** INSTRUCTIONS FOR THE TASK **
Reproduce the lines of the items below without alteration, omitting the pictures from your answer.

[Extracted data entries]

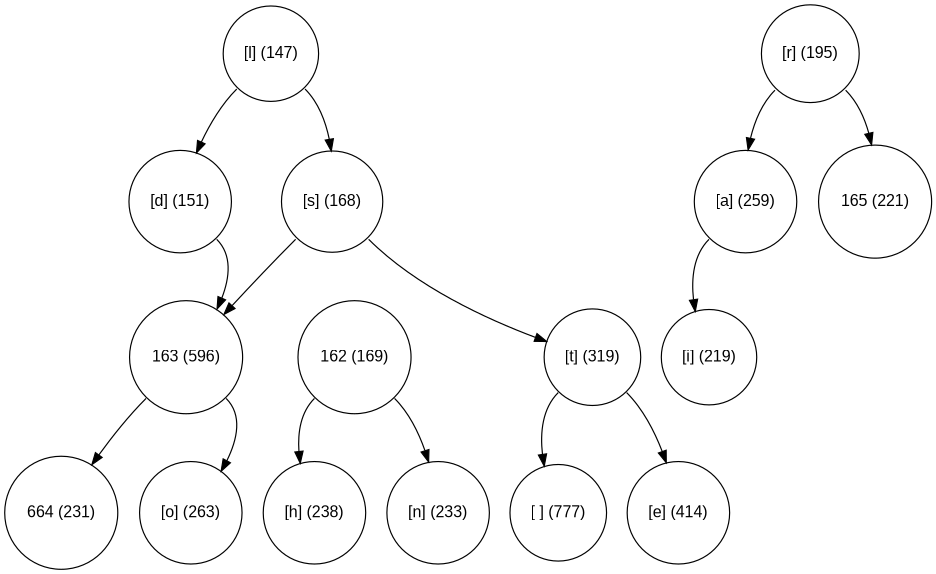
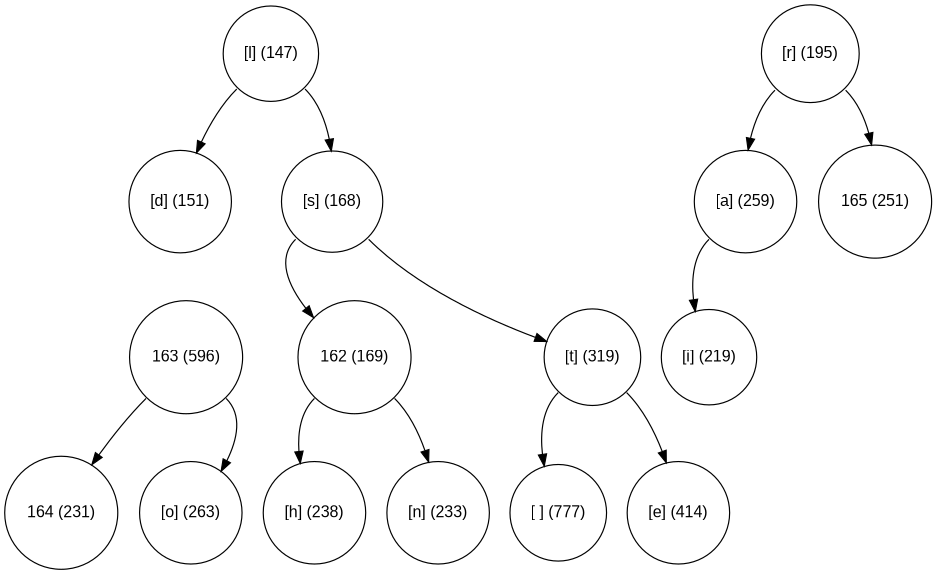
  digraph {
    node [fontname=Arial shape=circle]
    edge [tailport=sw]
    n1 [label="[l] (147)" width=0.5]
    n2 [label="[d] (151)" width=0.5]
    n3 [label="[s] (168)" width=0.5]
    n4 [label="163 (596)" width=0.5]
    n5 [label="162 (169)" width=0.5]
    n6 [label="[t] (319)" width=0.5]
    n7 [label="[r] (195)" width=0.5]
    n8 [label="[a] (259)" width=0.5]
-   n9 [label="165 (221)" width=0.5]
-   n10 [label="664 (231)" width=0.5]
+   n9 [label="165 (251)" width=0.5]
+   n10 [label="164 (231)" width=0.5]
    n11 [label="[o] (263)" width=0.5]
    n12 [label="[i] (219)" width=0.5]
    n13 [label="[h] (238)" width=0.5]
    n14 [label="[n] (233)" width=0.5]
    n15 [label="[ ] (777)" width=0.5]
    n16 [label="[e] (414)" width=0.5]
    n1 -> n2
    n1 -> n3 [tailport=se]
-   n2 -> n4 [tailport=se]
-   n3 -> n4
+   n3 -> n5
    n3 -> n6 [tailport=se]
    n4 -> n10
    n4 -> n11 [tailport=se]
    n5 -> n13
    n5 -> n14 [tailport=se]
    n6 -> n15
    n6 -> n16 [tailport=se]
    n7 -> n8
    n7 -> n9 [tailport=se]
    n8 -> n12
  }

** EXERCISE RESPONSE **
  digraph {
    node [fontname=Arial shape=circle]
    edge [tailport=sw]
    n1 [label="[l] (147)" width=0.5]
    n2 [label="[d] (151)" width=0.5]
    n3 [label="[s] (168)" width=0.5]
    n4 [label="163 (596)" width=0.5]
    n5 [label="162 (169)" width=0.5]
    n6 [label="[t] (319)" width=0.5]
    n7 [label="[r] (195)" width=0.5]
    n8 [label="[a] (259)" width=0.5]
-   n9 [label="165 (221)" width=0.5]
-   n10 [label="664 (231)" width=0.5]
+   n9 [label="165 (251)" width=0.5]
+   n10 [label="164 (231)" width=0.5]
    n11 [label="[o] (263)" width=0.5]
    n12 [label="[i] (219)" width=0.5]
    n13 [label="[h] (238)" width=0.5]
    n14 [label="[n] (233)" width=0.5]
    n15 [label="[ ] (777)" width=0.5]
    n16 [label="[e] (414)" width=0.5]
    n1 -> n2
    n1 -> n3 [tailport=se]
-   n2 -> n4 [tailport=se]
-   n3 -> n4
+   n3 -> n5
    n3 -> n6 [tailport=se]
    n4 -> n10
    n4 -> n11 [tailport=se]
    n5 -> n13
    n5 -> n14 [tailport=se]
    n6 -> n15
    n6 -> n16 [tailport=se]
    n7 -> n8
    n7 -> n9 [tailport=se]
    n8 -> n12
  }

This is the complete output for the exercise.